:: WORKING DATA
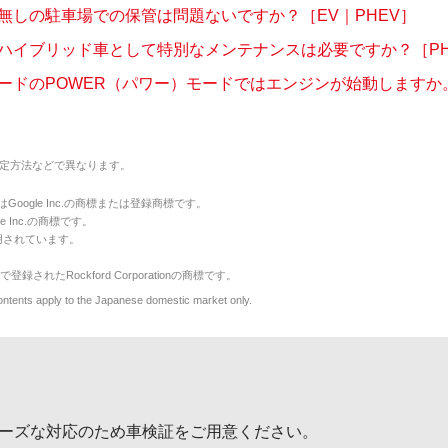
無しの駐車場での保管は問題ないですか？［EV｜PHEV］
ハイブリッド車として特別なメンテナンスは必要ですか？［PH
ードのPOWER（パワー）モードではエンジンが始動しますか。ま
定方法などで異なります。
のマークはGoogle Inc.の商標または登録商標です。
le Inc.の商標です。
用されています。
で登録されたRockford Corporationの商標です。
y to the Japanese domestic market only.
ーズな対応のため車検証をご用意ください。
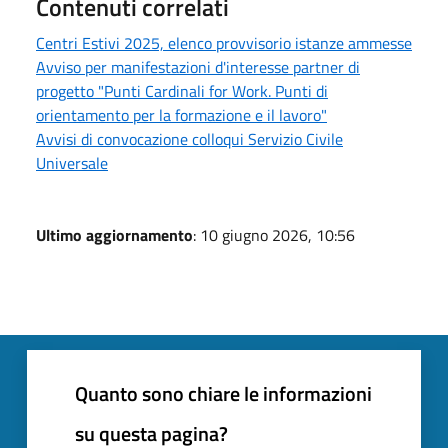
Contenuti correlati
Centri Estivi 2025, elenco provvisorio istanze ammesse
Avviso per manifestazioni d'interesse partner di
progetto "Punti Cardinali for Work. Punti di
orientamento per la formazione e il lavoro"
Avvisi di convocazione colloqui Servizio Civile
Universale
Ultimo aggiornamento
: 10 giugno 2026, 10:56
Quanto sono chiare le informazioni
su questa pagina?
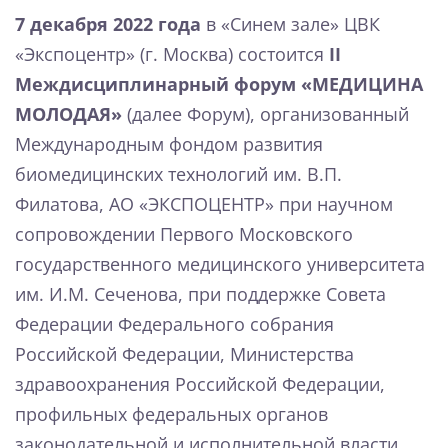
7 декабря 2022
года
в «Синем зале» ЦВК
«Экспоцентр» (г. Москва) состоится
II
Междисциплинарный форум «МЕДИЦИНА
МОЛОДАЯ»
(далее Форум), организованный
Международным фондом развития
биомедицинских технологий им. В.П.
Филатова, АО «ЭКСПОЦЕНТР» при научном
сопровождении Первого Московского
государственного медицинского университета
им. И.М. Сеченова, при поддержке Совета
Федерации Федерального собрания
Российской Федерации, Министерства
здравоохранения Российской Федерации,
профильных федеральных органов
законодательной и исполнительной власти,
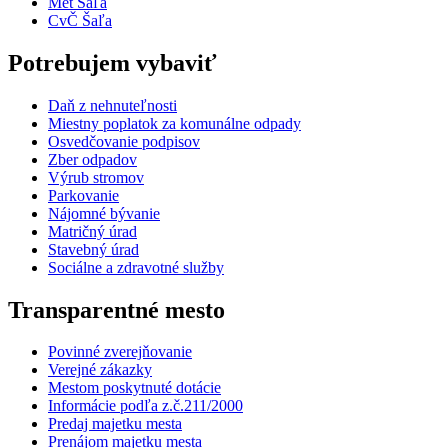
Met Šaľa
CvČ Šaľa
Potrebujem vybaviť
Daň z nehnuteľnosti
Miestny poplatok za komunálne odpady
Osvedčovanie podpisov
Zber odpadov
Výrub stromov
Parkovanie
Nájomné bývanie
Matričný úrad
Stavebný úrad
Sociálne a zdravotné služby
Transparentné mesto
Povinné zverejňovanie
Verejné zákazky
Mestom poskytnuté dotácie
Informácie podľa z.č.211/2000
Predaj majetku mesta
Prenájom majetku mesta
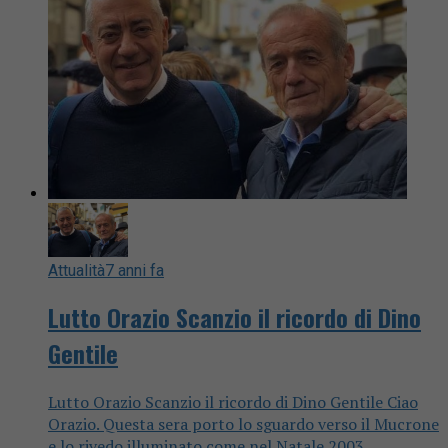
Attualità
7 anni fa
Lutto Orazio Scanzio il ricordo di Dino
Gentile
Lutto Orazio Scanzio il ricordo di Dino Gentile Ciao
Orazio. Questa sera porto lo sguardo verso il Mucrone
e lo rivedo illuminato come nel Natale 2003,...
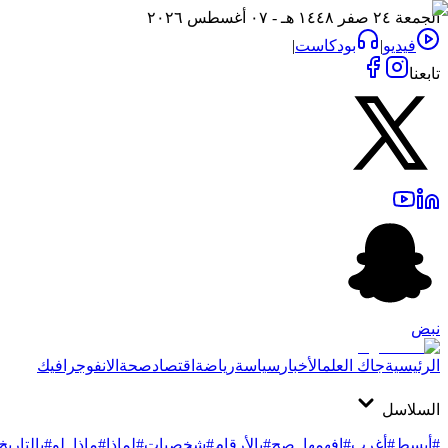
الجمعة ٢٤ صفر ١٤٤٨ هـ - ٠٧ أغسطس ٢٠٢٦
فيديو
|
بودكاست
|
تابعنا
نبض
الرئيسية
جاك العلم
الأخبار
سياسة
رياضة
اقتصاد
صحة
الانفوجرافيك
السلاسل
#أبسط
#أغرب
#افهمها_صح
#بالأرقام
#شخصيات
#لماذا
#ماذا_لو
#بالتاريخ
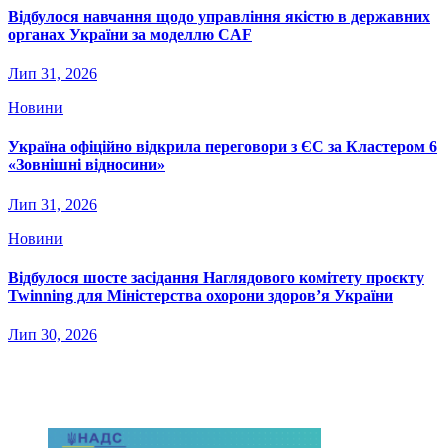
Відбулося навчання щодо управління якістю в державних
органах України за моделлю CAF
Лип 31, 2026
Новини
Україна офіційно відкрила переговори з ЄС за Кластером 6
«Зовнішні відносини»
Лип 31, 2026
Новини
Відбулося шосте засідання Наглядового комітету проєкту
Twinning для Міністерства охорони здоров’я України
Лип 30, 2026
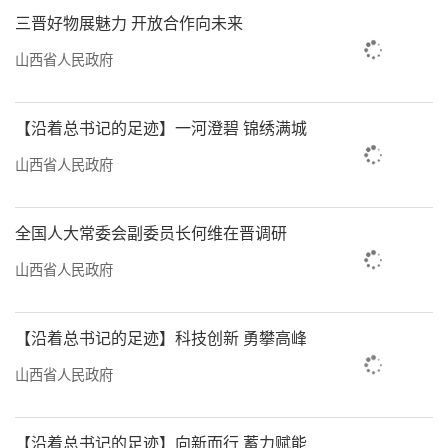
实现了‘三季有花、四季常绿’的景观效
三晋好物展魅力 开放合作向未来
果。”太原市汾管委园林绿化科副科长赵佳告
山西省人民政府
诉记者，良好的生态环境还引来了天鹅、白
鹭、斑嘴鸭等165种鸟类在这里迁徙或栖息，不
【沿着总书记的足迹】一河澄碧 锦绣满城
仅勾勒出人鸟和谐共生的美好画卷，对保护物
山西省人民政府
种多样性也发挥了重要作用。
不仅仅是单点修复，太原更是努力向全域
全国人大常委会副委员长何维在晋调研
提质迈进。目前，该市已构建起“远郊+近郊
山西省人民政府
+核心圈层”的绿化体系，让并州处处彰显生态
之美——
【沿着总书记的足迹】科技创新 勇攀高峰
远郊山区，聚焦山体破坏面复绿和采煤沉
山西省人民政府
陷区综合治理，同步推进宜林荒山荒地造林、
低效林改造、高标准造林，在筑牢生态屏障的
【沿着总书记的足迹】向新而行 蓄力赋能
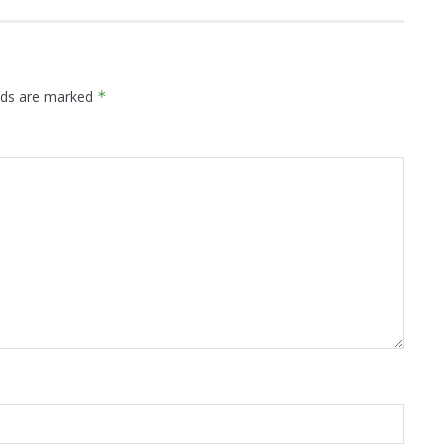
elds are marked
*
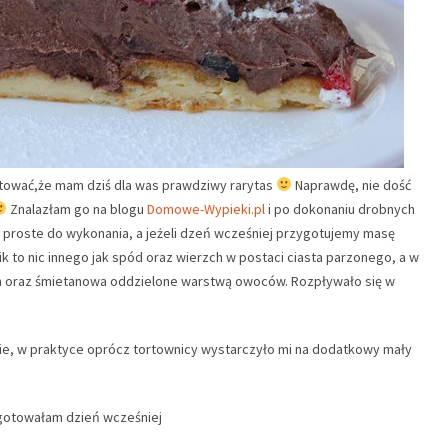
ientować,że mam dziś dla was prawdziwy rarytas
Naprawdę, nie dość
Znalazłam go na blogu
Domowe-Wypieki.pl
i po dokonaniu drobnych
st proste do wykonania, a jeżeli dzeń wcześniej przygotujemy masę
k to nic innego jak spód oraz wierzch w postaci ciasta parzonego, a w
 oraz śmietanowa oddzielone warstwą owoców. Rozpływało się w
nie, w praktyce oprócz tortownicy wystarczyło mi na dodatkowy mały
gotowałam dzień wcześniej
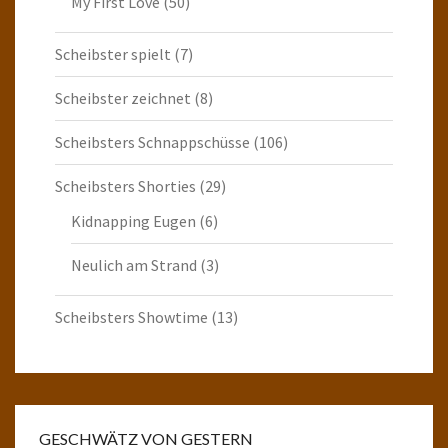
My First Love
(50)
Scheibster spielt
(7)
Scheibster zeichnet
(8)
Scheibsters Schnappschüsse
(106)
Scheibsters Shorties
(29)
Kidnapping Eugen
(6)
Neulich am Strand
(3)
Scheibsters Showtime
(13)
GESCHWÄTZ VON GESTERN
::::
INSTRUCTIONS FOR THE TASK: Output each entry shown above exactly as it stands, with all pictures removed.

ANSWER BELOW:
無しの駐車場での保管は問題ないですか？［EV｜PHEV］
ハイブリッド車として特別なメンテナンスは必要ですか？［PH
ードのPOWER（パワー）モードではエンジンが始動しますか。ま
定方法などで異なります。
のマークはGoogle Inc.の商標または登録商標です。
le Inc.の商標です。
用されています。
で登録されたRockford Corporationの商標です。
y to the Japanese domestic market only.
ーズな対応のため車検証をご用意ください。
Contenuti correlati
Centri Estivi 2025, elenco provvisorio istanze ammesse
Avviso per manifestazioni d'interesse partner di
progetto "Punti Cardinali for Work. Punti di
orientamento per la formazione e il lavoro"
Avvisi di convocazione colloqui Servizio Civile
Universale
Ultimo aggiornamento
: 10 giugno 2026, 10:56
Quanto sono chiare le informazioni
su questa pagina?
7 декабря 2022
года
в «Синем зале» ЦВК
«Экспоцентр» (г. Москва) состоится
II
Междисциплинарный форум «МЕДИЦИНА
МОЛОДАЯ»
(далее Форум), организованный
Международным фондом развития
биомедицинских технологий им. В.П.
Филатова, АО «ЭКСПОЦЕНТР» при научном
сопровождении Первого Московского
государственного медицинского университета
им. И.М. Сеченова, при поддержке Совета
Федерации Федерального собрания
Российской Федерации, Министерства
здравоохранения Российской Федерации,
профильных федеральных органов
законодательной и исполнительной власти,
Met Šaľa
CvČ Šaľa
Potrebujem vybaviť
Daň z nehnuteľnosti
Miestny poplatok za komunálne odpady
Osvedčovanie podpisov
Zber odpadov
Výrub stromov
Parkovanie
Nájomné bývanie
Matričný úrad
Stavebný úrad
Sociálne a zdravotné služby
Transparentné mesto
Povinné zverejňovanie
Verejné zákazky
Mestom poskytnuté dotácie
Informácie podľa z.č.211/2000
Predaj majetku mesta
Prenájom majetku mesta
Attualità
7 anni fa
Lutto Orazio Scanzio il ricordo di Dino
Gentile
Lutto Orazio Scanzio il ricordo di Dino Gentile Ciao
Orazio. Questa sera porto lo sguardo verso il Mucrone
e lo rivedo illuminato come nel Natale 2003,...
الجمعة ٢٤ صفر ١٤٤٨ هـ - ٠٧ أغسطس ٢٠٢٦
فيديو
|
بودكاست
|
تابعنا
نبض
الرئيسية
جاك العلم
الأخبار
سياسة
رياضة
اقتصاد
صحة
الانفوجرافيك
السلاسل
#أبسط
#أغرب
#افهمها_صح
#بالأرقام
#شخصيات
#لماذا
#ماذا_لو
#بالتاريخ
Відбулося навчання щодо управління якістю в державних
органах України за моделлю CAF
Лип 31, 2026
Новини
Україна офіційно відкрила переговори з ЄС за Кластером 6
«Зовнішні відносини»
Лип 31, 2026
Новини
Відбулося шосте засідання Наглядового комітету проєкту
Twinning для Міністерства охорони здоров’я України
Лип 30, 2026
实现了‘三季有花、四季常绿’的景观效
三晋好物展魅力 开放合作向未来
果。”太原市汾管委园林绿化科副科长赵佳告
山西省人民政府
诉记者，良好的生态环境还引来了天鹅、白
鹭、斑嘴鸭等165种鸟类在这里迁徙或栖息，不
【沿着总书记的足迹】一河澄碧 锦绣满城
仅勾勒出人鸟和谐共生的美好画卷，对保护物
山西省人民政府
种多样性也发挥了重要作用。
不仅仅是单点修复，太原更是努力向全域
全国人大常委会副委员长何维在晋调研
提质迈进。目前，该市已构建起“远郊+近郊
山西省人民政府
+核心圈层”的绿化体系，让并州处处彰显生态
之美——
【沿着总书记的足迹】科技创新 勇攀高峰
远郊山区，聚焦山体破坏面复绿和采煤沉
山西省人民政府
陷区综合治理，同步推进宜林荒山荒地造林、
低效林改造、高标准造林，在筑牢生态屏障的
【沿着总书记的足迹】向新而行 蓄力赋能
elds are marked
*
ientować,że mam dziś dla was prawdziwy rarytas
Naprawdę, nie dość
Znalazłam go na blogu
Domowe-Wypieki.pl
i po dokonaniu drobnych
st proste do wykonania, a jeżeli dzeń wcześniej przygotujemy masę
k to nic innego jak spód oraz wierzch w postaci ciasta parzonego, a w
 oraz śmietanowa oddzielone warstwą owoców. Rozpływało się w
nie, w praktyce oprócz tortownicy wystarczyło mi na dodatkowy mały
gotowałam dzień wcześniej
My First Love
(50)
Scheibster spielt
(7)
Scheibster zeichnet
(8)
Scheibsters Schnappschüsse
(106)
Scheibsters Shorties
(29)
Kidnapping Eugen
(6)
Neulich am Strand
(3)
Scheibsters Showtime
(13)
GESCHWÄTZ VON GESTERN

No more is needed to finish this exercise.